Поэтому-то эллины – в лице своего Фукидида – только тогда начали размышлять о своей истории, когда она внутренне почти завершилась. Но тот же Фукидид, чьи «методические основные» положения во введении к его книге как будто бы носят очень западноевропейский характер, понимал их в том смысле, что допускал сочинение исторических подробностей, раз это ему казалось подходящим. У него это играет роль художественного принципа, но как раз это мы и называем мифотворчеством. О настоящем понимании значения хронологических чисел также не приходится говорить. В III веке Манефон и Берозий[22] – оба не греки – написали основательные сочинения, основанные на источниках, о Египте и Вавилоне, странах, где понимали толк в астрономии и, следовательно, также и в истории. Но образованные греки и римляне мало об этом заботились и продолжали предпочитать романтические вымыслы какого-нибудь Гекатея или Ктесия.[23]

Поэтому-то вся древняя история до персидских войн, а также структура многих позднейших периодов, является по существу продуктом мифического мышления. История государственного устройства Спарты – Ликург, чья биография рассказывается со всеми подробностями, был, вероятно, незначительным лесным божеством Тайгета[24] – есть выдумка эллинистического времени, а придумывание римской истории периода до Ганнибала еще не совсем затихло во времена Цезаря. То, что литература романов об Александре оказывала сильнейшее влияние на серьезную политическую и религиозную историю, хорошо характеризует античное значение слова история. Никто не думал о том, чтобы отличать содержание этой литературы основным образом от дат, обоснованных актами. Когда в конце республики Варрон задался целью зафиксировать быстро исчезавшую из народной памяти римскую религию, он разделил божества, чье богослужение выполнялось со стороны государства с кропотливой тщательностью, на «di certi»[25] и «di incerti»[26] – на таких, о которых кое-что еще было известно, и на таких, от которых, несмотря на продолжающееся общественное богослужение, оставалось только имя. На самом же деле та религия римского общества его времени – как ее с полным доверием почерпали из римских поэтов не только Гёте, но и Ницше – была в главной своей части произведением эллинистической литературы и почти не имела никакой связи со старым культом, который для всех сделался непонятным.

————————

▶ ЗАДАНИЯ К ТЕКСТУ:
**A.** Переведите на английский язык предложение из отрывка: «О настоящем понимании значения хронологических чисел также не приходится говорить.»
**B.** Согласуются ли с отрывком утверждения ниже? Для каждого ответьте «да» или «нет» и приведите дословно решающие слова отрывка.
(i) Манефон и Берозий были греками.
(ii) Ко времени Цезаря придумывание римской истории периода до Ганнибала полностью прекратилось.
(iii) История государственного устройства Спарты является выдумкой эллинистического времени.

▶ Данные для оценки дисторсии объектива:
————————

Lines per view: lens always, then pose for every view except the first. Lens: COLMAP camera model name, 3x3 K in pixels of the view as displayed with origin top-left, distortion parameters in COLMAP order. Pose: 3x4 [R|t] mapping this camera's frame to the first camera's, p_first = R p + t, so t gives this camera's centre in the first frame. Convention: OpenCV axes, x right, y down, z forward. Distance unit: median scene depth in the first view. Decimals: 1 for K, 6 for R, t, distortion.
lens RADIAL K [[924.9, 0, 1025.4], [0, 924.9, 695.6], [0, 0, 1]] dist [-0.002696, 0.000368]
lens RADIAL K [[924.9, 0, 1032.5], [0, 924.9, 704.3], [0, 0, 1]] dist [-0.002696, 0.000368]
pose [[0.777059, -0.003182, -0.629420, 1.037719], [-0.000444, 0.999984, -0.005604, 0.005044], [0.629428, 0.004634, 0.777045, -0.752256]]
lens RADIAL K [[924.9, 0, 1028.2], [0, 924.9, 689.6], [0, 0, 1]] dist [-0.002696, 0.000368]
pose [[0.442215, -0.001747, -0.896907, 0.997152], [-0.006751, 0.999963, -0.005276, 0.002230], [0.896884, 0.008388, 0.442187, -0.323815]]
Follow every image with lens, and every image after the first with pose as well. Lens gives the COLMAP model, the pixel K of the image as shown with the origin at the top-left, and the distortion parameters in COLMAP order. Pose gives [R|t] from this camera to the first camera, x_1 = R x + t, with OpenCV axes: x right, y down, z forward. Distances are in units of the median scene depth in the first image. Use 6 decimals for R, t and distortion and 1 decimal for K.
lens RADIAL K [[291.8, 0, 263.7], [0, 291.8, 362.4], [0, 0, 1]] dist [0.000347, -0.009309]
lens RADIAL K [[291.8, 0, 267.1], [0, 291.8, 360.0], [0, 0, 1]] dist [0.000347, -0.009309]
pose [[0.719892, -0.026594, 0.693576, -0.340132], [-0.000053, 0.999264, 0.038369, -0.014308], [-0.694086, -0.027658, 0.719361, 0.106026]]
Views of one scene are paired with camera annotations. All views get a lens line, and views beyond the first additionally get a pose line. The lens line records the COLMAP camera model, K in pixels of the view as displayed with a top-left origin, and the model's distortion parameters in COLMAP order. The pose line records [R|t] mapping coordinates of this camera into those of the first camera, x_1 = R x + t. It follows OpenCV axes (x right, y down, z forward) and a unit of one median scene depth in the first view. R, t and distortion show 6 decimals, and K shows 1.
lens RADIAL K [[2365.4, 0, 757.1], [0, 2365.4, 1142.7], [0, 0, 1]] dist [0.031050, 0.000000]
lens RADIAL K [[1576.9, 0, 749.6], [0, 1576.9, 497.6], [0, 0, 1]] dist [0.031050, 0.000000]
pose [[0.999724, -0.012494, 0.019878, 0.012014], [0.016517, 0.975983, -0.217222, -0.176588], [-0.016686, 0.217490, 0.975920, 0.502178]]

————————

▶ ОТВЕТЫ К ЗАДАНИЯМ:
**A.** Nor can one speak of any genuine understanding of the significance of chronological numbers.

**B.**
(i) Нет: «оба не греки».
(ii) Нет: «придумывание римской истории периода до Ганнибала еще не совсем затихло во времена Цезаря».
(iii) Да: «есть выдумка эллинистического времени».